Selon AyiboPost, la commune de Carrefour est sous le contrôle de gangs armés, notamment celui de Krisla, depuis au moins 2024. Ces groupes imposent leur propre justice, marquée par des actes de violence extrême tels que des viols et des séquestrations. Les habitants vivent dans la peur et sont soumis à l'arbitraire des gangs, qui contrôlent l'accès aux ressources et extorquent les commerces.

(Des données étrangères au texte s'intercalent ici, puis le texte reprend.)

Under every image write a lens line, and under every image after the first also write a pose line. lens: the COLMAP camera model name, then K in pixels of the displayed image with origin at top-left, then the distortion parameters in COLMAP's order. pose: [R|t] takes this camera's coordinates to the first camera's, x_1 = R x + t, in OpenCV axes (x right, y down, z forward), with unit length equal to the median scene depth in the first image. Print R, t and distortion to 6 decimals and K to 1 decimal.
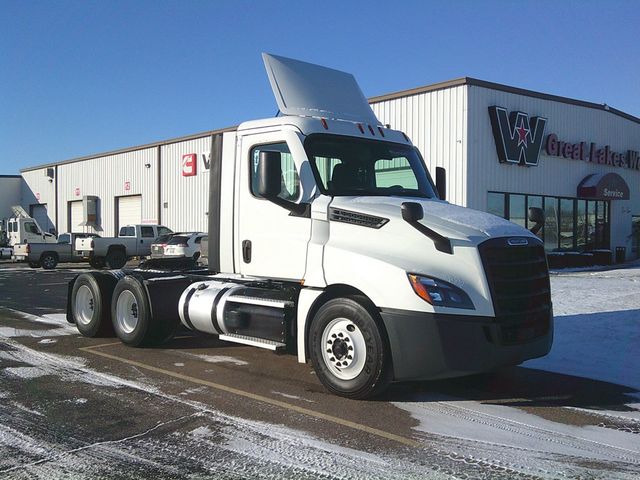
lens RADIAL K [[673.8, 0, 316.5], [0, 673.8, 241.6], [0, 0, 1]] dist [0.133875, -0.270948]
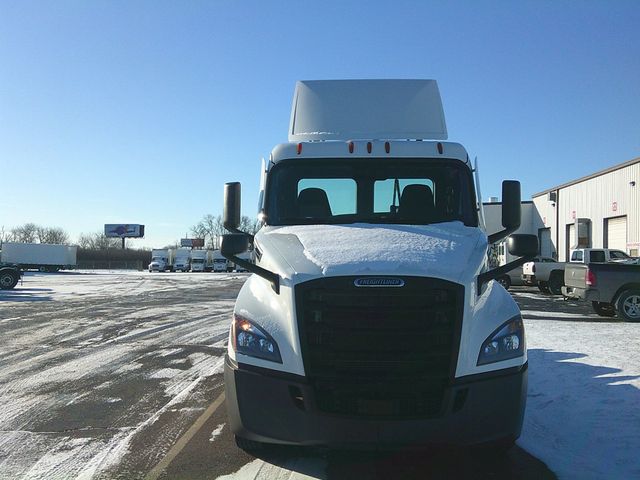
lens RADIAL K [[673.8, 0, 316.5], [0, 673.8, 241.6], [0, 0, 1]] dist [0.133875, -0.270948]
pose [[0.710367, -0.008239, -0.703783, 0.691684], [-0.014874, 0.999532, -0.026714, -0.021300], [0.703674, 0.029445, 0.709912, 0.367565]]
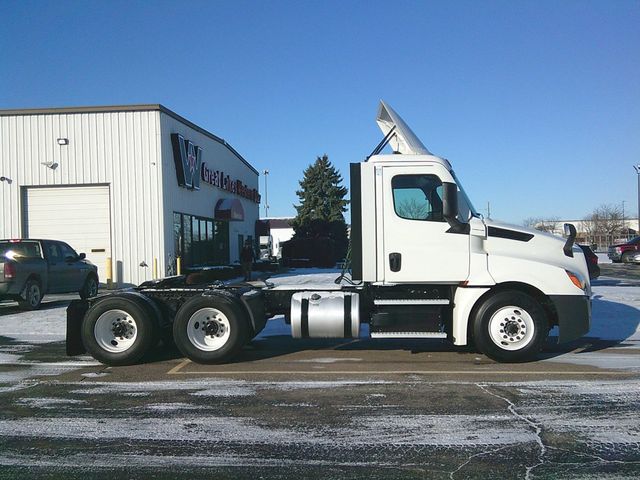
lens RADIAL K [[673.8, 0, 316.5], [0, 673.8, 241.6], [0, 0, 1]] dist [0.133875, -0.270948]
pose [[0.734879, -0.006883, 0.678164, -1.078734], [0.026479, 0.999477, -0.018550, -0.003749], [-0.677682, 0.031589, 0.734677, 0.212398]]
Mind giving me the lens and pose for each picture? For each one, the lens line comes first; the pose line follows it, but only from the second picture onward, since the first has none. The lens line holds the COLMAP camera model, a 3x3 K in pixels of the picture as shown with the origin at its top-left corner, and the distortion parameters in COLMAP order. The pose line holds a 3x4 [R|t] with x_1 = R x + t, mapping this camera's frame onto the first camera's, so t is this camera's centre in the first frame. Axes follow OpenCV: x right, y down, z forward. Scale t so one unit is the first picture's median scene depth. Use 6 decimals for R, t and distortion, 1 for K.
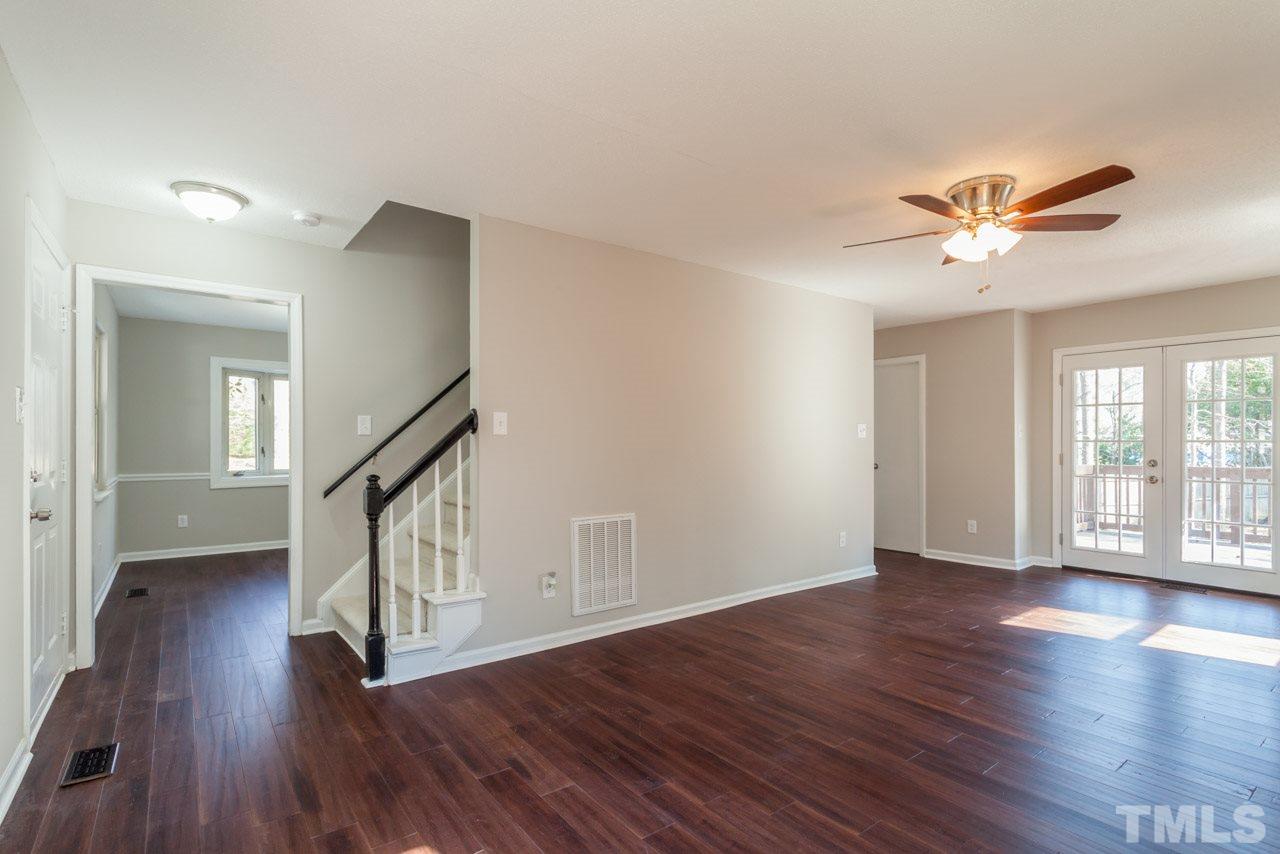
lens RADIAL K [[609.9, 0, 637.3], [0, 609.9, 449.4], [0, 0, 1]] dist [-0.002350, -0.000130]
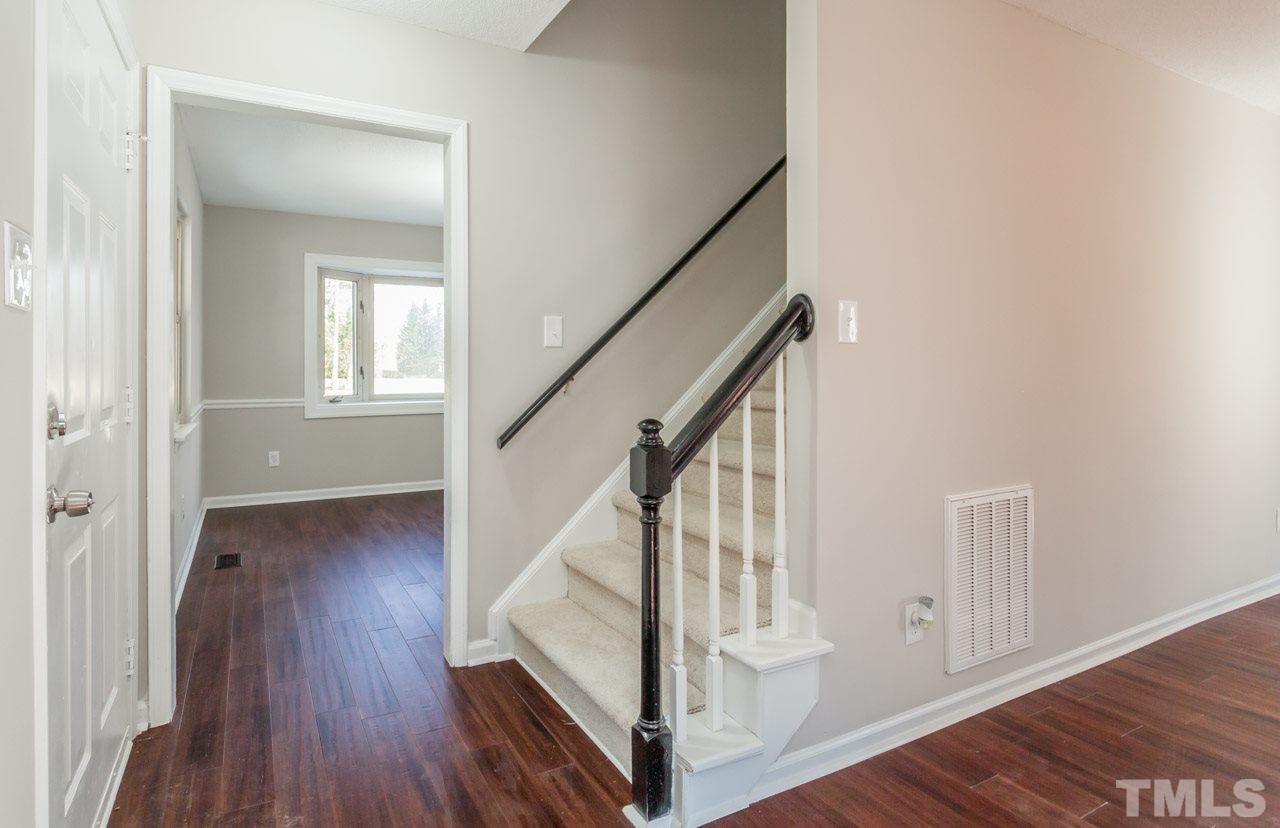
lens RADIAL K [[661.9, 0, 603.1], [0, 661.9, 374.7], [0, 0, 1]] dist [-0.018392, 0.000346]
pose [[0.987850, 0.003857, -0.155364, -0.311374], [-0.002744, 0.999969, 0.007377, -0.000298], [0.155388, -0.006861, 0.987830, 0.357123]]
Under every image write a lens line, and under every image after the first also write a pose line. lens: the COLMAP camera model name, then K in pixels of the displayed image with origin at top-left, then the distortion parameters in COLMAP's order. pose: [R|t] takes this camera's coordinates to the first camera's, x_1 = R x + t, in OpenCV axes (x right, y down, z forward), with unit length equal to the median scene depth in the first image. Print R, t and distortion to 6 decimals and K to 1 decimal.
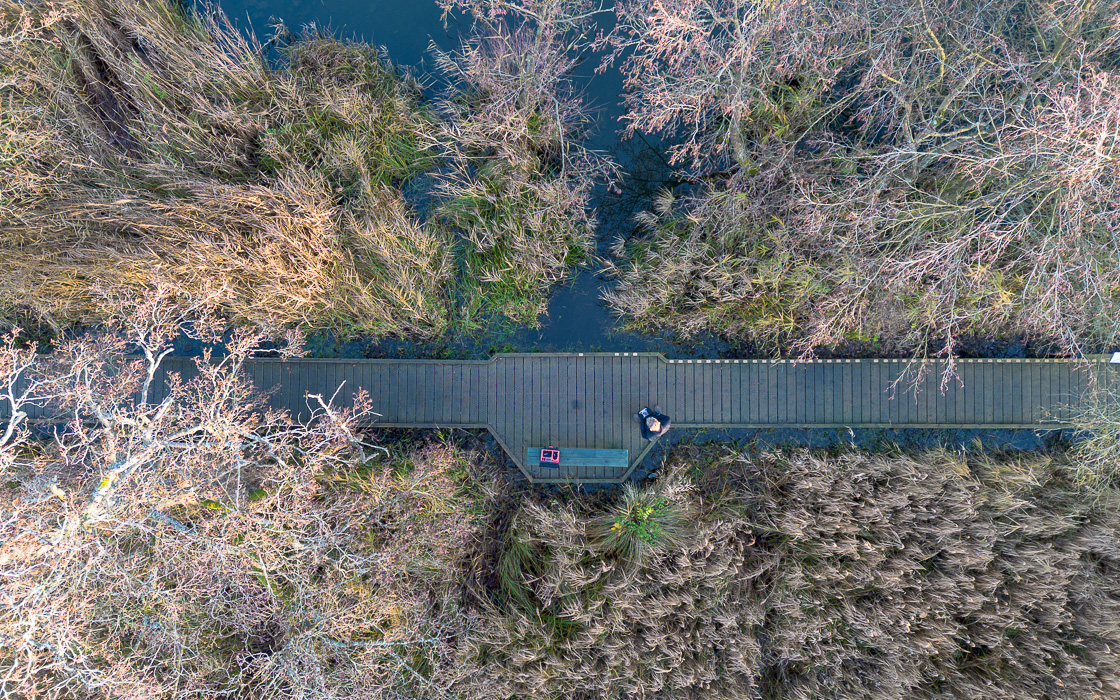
lens RADIAL K [[770.7, 0, 559.5], [0, 770.7, 352.0], [0, 0, 1]] dist [0.016094, 0.001036]
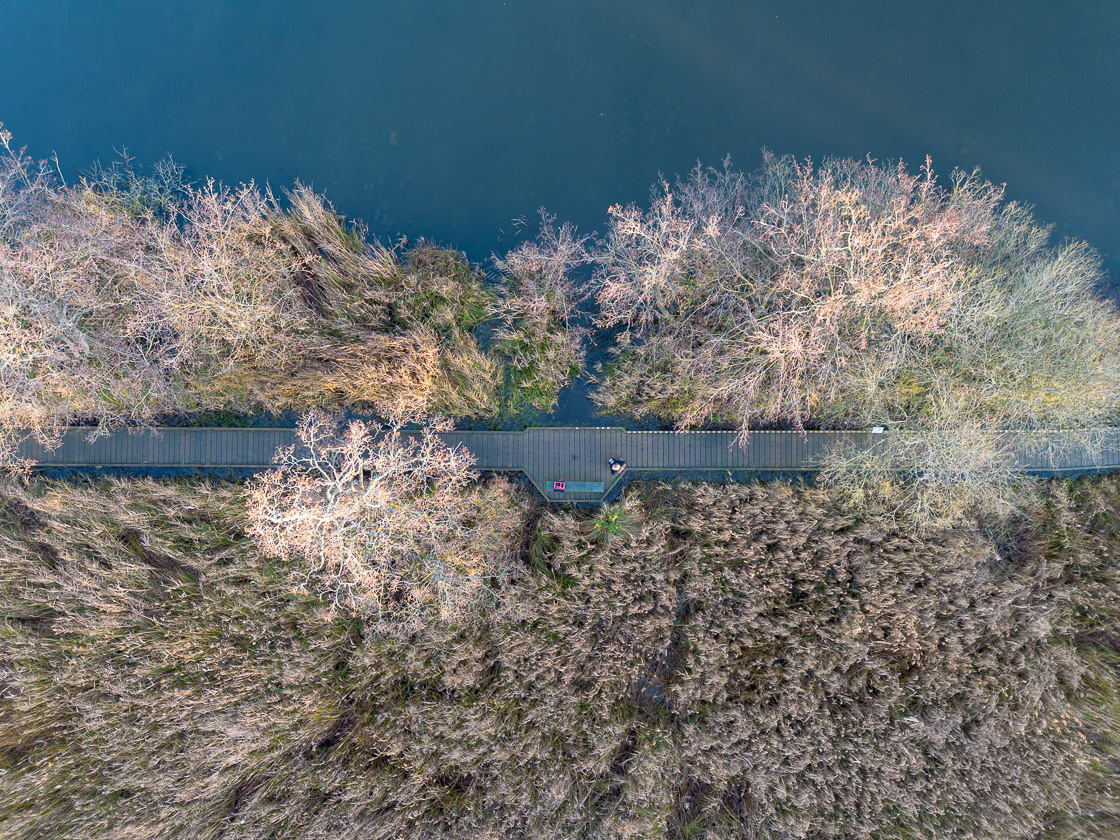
lens RADIAL K [[786.3, 0, 567.8], [0, 786.3, 422.9], [0, 0, 1]] dist [0.043030, -0.032834]
pose [[0.999994, -0.000380, 0.003478, 0.000967], [0.000376, 0.999999, 0.001216, -0.011327], [-0.003479, -0.001214, 0.999993, -0.805398]]
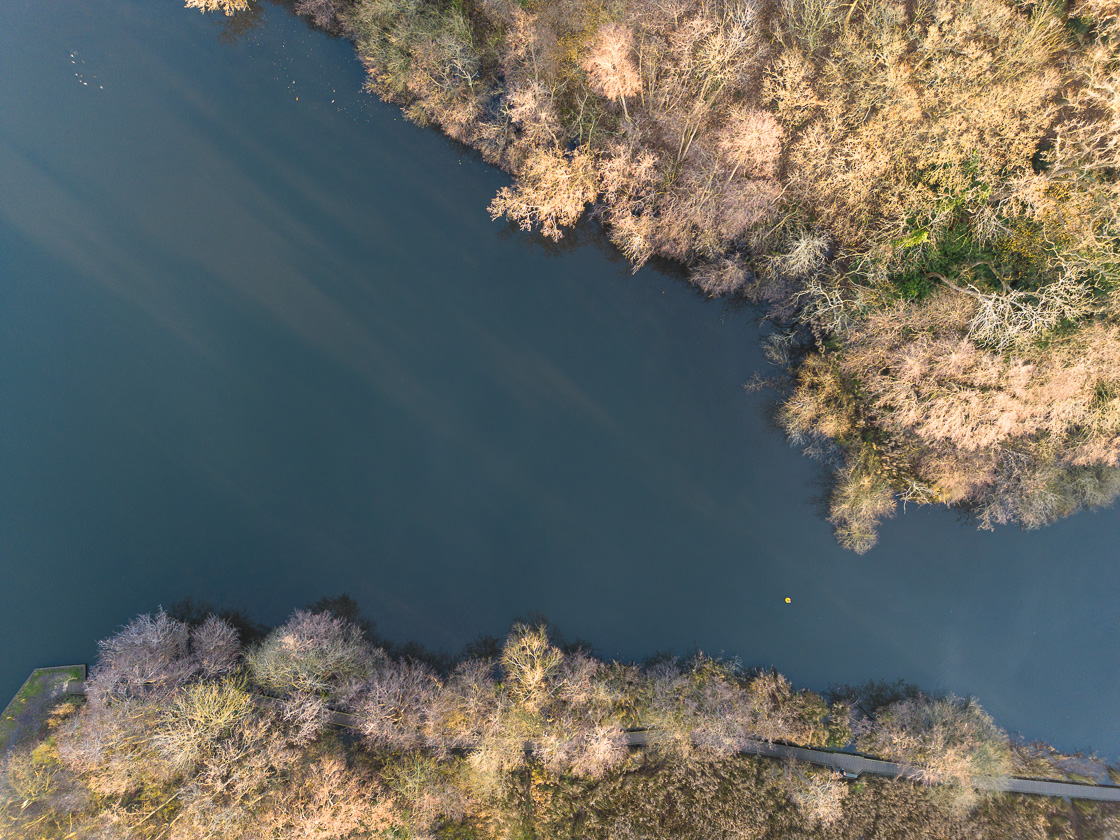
lens RADIAL K [[786.3, 0, 556.3], [0, 786.3, 421.1], [0, 0, 1]] dist [0.043030, -0.032834]
pose [[0.990395, 0.138256, 0.001763, -2.605553], [-0.138236, 0.990361, -0.008695, -2.207109], [-0.002949, 0.008368, 0.999961, -5.160155]]
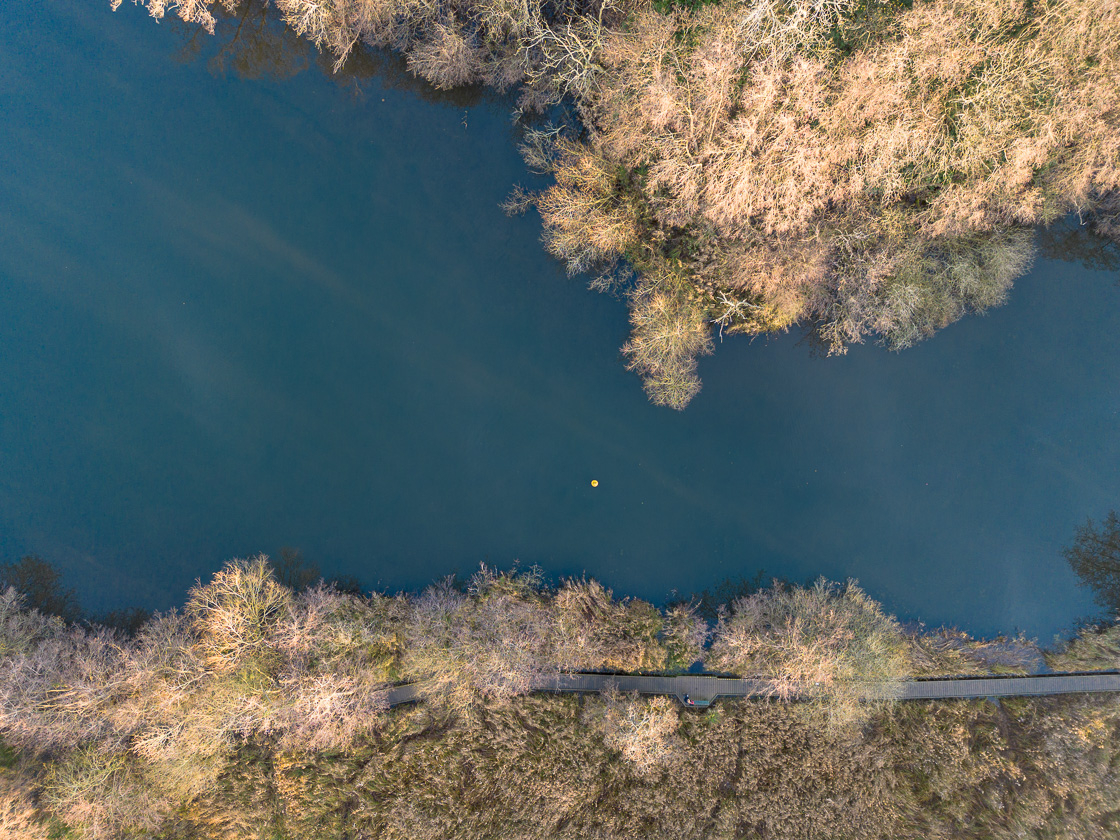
lens RADIAL K [[786.3, 0, 548.7], [0, 786.3, 415.3], [0, 0, 1]] dist [0.043030, -0.032834]
pose [[0.999841, 0.016356, 0.007149, -0.899520], [-0.016307, 0.999844, -0.006791, -1.481863], [-0.007259, 0.006674, 0.999951, -3.584310]]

L'organisation féministe Nègès Mawon a documenté 436 cas de violences sexuelles dans le département de l'Ouest entre janvier et novembre 2024, plaçant Carrefour parmi les zones les plus dangereuses pour les femmes. De plus, l'UNICEF a constaté une augmentation d'environ 200 % du recrutement d'enfants par les groupes armés en Haïti en 2025.
Les gangs n'hésitent pas à s'afficher publiquement et à se filmer, renforçant ainsi leur emprise sur la population. Des habitants témoignent avoir adapté leur quotidien pour éviter les ennuis, tandis que des commerçants peinent à maintenir leurs activités en raison des péages illégaux et de l'extorsion.
La situation à Carrefour illustre la crise sécuritaire et humanitaire qui frappe Haïti, avec des conséquences désastreuses pour les populations les plus vulnérables.